Source text start
Central, we all know buying a 59 dollar game is out of your budget. You could keep pretending, its cool bro.


----------



## Trigga (Jul 1, 2006)

Fuckin running around all day today haven't even downloaded the update

Is it good bob?


----------



## scent troll (Apr 4, 2005)

bob351 said:


> You could keep pretending, its cool bro.


coo...

so today i parked a bus in front of a train tunnel and when the train came through it glitched out hard lol
i was like WTF 
anyways ill post up videos of myself talking about the 2014 elections later


----------



## bob351 (Oct 23, 2005)

Haven't been able to get online yet, keep getting error messages...

Will try again tomorrow after I get home from school.


----------



## scent troll (Apr 4, 2005)

lol gta is amazing man im on level 4 about to fight the final boss!
soooo scary though! hope i have enough mana


----------



## bob351 (Oct 23, 2005)

Having enough is not the issue, you will run out of mana even if its maxed out, its your mana regeneration that is key.


----------



## scent troll (Apr 4, 2005)

oh ok cuz my buddys character is up to like 250MP and owns it. he got 4 stars the other day driving around crashing into people and when the cops finally caught up he used 'intimidating shout' and they all dropped LMAO!!!!!! 
but im like 100MP or something..ill work on getting stamina up then. thanks bob


----------



## Trigga (Jul 1, 2006)

bob351 said:


> Haven't been able to get online yet, keep getting error messages...
Source text end
Given information start
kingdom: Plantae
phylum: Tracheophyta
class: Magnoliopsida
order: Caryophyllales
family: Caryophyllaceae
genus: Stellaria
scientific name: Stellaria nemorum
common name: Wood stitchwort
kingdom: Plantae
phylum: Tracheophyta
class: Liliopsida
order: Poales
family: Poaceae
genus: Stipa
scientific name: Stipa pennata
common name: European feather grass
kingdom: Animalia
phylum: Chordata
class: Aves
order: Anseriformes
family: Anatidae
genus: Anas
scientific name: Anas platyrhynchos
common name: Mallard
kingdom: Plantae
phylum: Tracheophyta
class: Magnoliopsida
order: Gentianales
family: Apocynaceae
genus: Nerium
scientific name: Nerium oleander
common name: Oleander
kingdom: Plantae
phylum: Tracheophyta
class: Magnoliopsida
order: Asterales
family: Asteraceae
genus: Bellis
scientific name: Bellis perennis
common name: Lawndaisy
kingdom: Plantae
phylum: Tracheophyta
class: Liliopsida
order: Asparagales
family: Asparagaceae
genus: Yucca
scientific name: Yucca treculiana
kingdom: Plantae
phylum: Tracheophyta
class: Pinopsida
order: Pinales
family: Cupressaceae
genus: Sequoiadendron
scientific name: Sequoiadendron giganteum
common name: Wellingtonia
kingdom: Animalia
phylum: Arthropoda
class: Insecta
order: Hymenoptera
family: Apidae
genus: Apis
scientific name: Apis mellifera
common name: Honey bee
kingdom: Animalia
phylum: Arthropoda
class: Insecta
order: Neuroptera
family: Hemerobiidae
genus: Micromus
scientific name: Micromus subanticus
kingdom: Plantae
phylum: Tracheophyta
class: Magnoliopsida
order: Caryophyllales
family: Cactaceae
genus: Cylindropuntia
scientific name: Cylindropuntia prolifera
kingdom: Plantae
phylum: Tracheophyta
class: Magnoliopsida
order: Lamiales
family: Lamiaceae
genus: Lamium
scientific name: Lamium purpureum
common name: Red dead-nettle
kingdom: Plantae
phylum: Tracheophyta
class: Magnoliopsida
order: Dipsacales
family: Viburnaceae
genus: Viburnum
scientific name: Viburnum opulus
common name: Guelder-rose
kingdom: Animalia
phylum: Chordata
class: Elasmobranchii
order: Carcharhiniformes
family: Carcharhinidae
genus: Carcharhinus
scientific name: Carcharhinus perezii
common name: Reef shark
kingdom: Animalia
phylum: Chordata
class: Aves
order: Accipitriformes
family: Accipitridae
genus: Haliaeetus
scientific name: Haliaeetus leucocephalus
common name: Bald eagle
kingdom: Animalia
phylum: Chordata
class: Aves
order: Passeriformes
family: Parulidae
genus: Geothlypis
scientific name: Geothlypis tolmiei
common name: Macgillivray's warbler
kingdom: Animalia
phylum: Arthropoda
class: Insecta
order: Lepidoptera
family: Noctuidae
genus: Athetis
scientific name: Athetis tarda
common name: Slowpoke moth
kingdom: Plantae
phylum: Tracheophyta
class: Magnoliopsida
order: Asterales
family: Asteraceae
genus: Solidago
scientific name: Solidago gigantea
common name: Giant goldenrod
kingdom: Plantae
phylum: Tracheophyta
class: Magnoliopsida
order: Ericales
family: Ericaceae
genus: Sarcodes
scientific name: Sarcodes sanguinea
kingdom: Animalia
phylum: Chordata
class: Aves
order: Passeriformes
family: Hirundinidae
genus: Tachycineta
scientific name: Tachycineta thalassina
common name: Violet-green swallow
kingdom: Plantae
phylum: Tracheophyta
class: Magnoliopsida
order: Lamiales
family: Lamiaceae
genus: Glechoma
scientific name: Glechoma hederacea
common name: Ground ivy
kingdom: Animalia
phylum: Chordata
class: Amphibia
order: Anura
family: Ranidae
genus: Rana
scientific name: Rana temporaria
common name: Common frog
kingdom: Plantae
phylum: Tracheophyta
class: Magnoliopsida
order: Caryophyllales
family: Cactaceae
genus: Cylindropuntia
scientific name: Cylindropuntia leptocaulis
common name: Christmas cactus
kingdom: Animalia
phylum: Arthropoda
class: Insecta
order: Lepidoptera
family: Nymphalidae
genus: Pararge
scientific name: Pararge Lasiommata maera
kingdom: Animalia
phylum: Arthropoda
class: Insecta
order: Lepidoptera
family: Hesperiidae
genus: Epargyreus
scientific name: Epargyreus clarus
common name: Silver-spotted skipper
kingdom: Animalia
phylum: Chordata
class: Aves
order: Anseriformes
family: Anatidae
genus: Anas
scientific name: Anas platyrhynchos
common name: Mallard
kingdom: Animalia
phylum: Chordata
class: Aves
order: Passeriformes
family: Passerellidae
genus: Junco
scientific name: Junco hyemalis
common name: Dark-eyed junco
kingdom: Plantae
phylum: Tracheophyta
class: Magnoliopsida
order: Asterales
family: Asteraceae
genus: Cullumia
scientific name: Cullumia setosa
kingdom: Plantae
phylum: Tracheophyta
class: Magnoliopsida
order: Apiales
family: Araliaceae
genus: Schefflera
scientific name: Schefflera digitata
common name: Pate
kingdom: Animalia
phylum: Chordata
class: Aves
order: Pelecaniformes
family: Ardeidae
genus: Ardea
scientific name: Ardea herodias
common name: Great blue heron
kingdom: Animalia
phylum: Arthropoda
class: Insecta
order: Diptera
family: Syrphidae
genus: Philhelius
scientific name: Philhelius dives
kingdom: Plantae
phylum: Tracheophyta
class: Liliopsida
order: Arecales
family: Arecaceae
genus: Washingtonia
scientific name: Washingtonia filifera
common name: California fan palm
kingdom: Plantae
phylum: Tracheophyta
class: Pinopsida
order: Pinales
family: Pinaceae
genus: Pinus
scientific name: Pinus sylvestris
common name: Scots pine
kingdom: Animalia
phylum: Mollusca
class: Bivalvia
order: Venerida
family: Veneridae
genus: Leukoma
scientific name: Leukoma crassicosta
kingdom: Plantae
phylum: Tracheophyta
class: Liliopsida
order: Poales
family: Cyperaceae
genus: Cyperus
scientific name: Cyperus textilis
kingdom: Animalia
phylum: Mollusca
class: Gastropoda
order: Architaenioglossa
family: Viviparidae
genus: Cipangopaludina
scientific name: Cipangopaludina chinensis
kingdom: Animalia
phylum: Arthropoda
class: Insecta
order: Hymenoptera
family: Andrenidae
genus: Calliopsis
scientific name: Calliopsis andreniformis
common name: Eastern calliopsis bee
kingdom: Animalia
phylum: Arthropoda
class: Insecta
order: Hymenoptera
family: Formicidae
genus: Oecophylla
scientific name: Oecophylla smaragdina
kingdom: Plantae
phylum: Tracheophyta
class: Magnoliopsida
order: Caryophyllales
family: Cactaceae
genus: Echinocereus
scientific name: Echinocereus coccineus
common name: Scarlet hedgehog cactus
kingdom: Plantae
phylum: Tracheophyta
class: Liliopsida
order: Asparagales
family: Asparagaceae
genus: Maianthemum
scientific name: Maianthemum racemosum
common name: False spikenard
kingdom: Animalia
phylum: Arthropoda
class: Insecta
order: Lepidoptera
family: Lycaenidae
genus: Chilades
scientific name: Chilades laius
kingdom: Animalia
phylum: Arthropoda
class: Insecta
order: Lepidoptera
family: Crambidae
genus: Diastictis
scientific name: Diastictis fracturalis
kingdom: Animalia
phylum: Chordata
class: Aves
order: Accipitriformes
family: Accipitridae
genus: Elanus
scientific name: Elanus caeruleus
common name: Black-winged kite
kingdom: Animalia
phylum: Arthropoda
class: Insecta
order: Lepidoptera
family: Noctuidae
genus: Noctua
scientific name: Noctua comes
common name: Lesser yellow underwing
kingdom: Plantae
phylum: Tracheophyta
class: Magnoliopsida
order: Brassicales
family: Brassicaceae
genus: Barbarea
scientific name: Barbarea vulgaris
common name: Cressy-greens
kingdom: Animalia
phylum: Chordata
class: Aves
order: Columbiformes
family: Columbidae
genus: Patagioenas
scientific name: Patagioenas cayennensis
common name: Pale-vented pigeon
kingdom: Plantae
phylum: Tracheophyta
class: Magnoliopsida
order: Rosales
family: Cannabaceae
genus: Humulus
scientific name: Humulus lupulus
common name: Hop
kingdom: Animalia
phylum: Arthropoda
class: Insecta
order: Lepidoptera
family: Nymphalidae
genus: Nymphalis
Given information end
### Directives
(a) Restate word for word the stretch of the forum thread from "soooo scary though!" through "that is key.".
(b) Rewrite the stretch of the listing from its start through the line containing "common name: Lawndaisy", replacing "common name" with "vernacular name" and leaving everything else unchanged. Give only those lines.
The forum thread and the listing come from unrelated sources.

### Results
(a)
soooo scary though! hope i have enough mana


----------



## bob351 (Oct 23, 2005)

Having enough is not the issue, you will run out of mana even if its maxed out, its your mana regeneration that is key.

(b)
kingdom: Plantae
phylum: Tracheophyta
class: Magnoliopsida
order: Caryophyllales
family: Caryophyllaceae
genus: Stellaria
scientific name: Stellaria nemorum
vernacular name: Wood stitchwort
kingdom: Plantae
phylum: Tracheophyta
class: Liliopsida
order: Poales
family: Poaceae
genus: Stipa
scientific name: Stipa pennata
vernacular name: European feather grass
kingdom: Animalia
phylum: Chordata
class: Aves
order: Anseriformes
family: Anatidae
genus: Anas
scientific name: Anas platyrhynchos
vernacular name: Mallard
kingdom: Plantae
phylum: Tracheophyta
class: Magnoliopsida
order: Gentianales
family: Apocynaceae
genus: Nerium
scientific name: Nerium oleander
vernacular name: Oleander
kingdom: Plantae
phylum: Tracheophyta
class: Magnoliopsida
order: Asterales
family: Asteraceae
genus: Bellis
scientific name: Bellis perennis
vernacular name: Lawndaisy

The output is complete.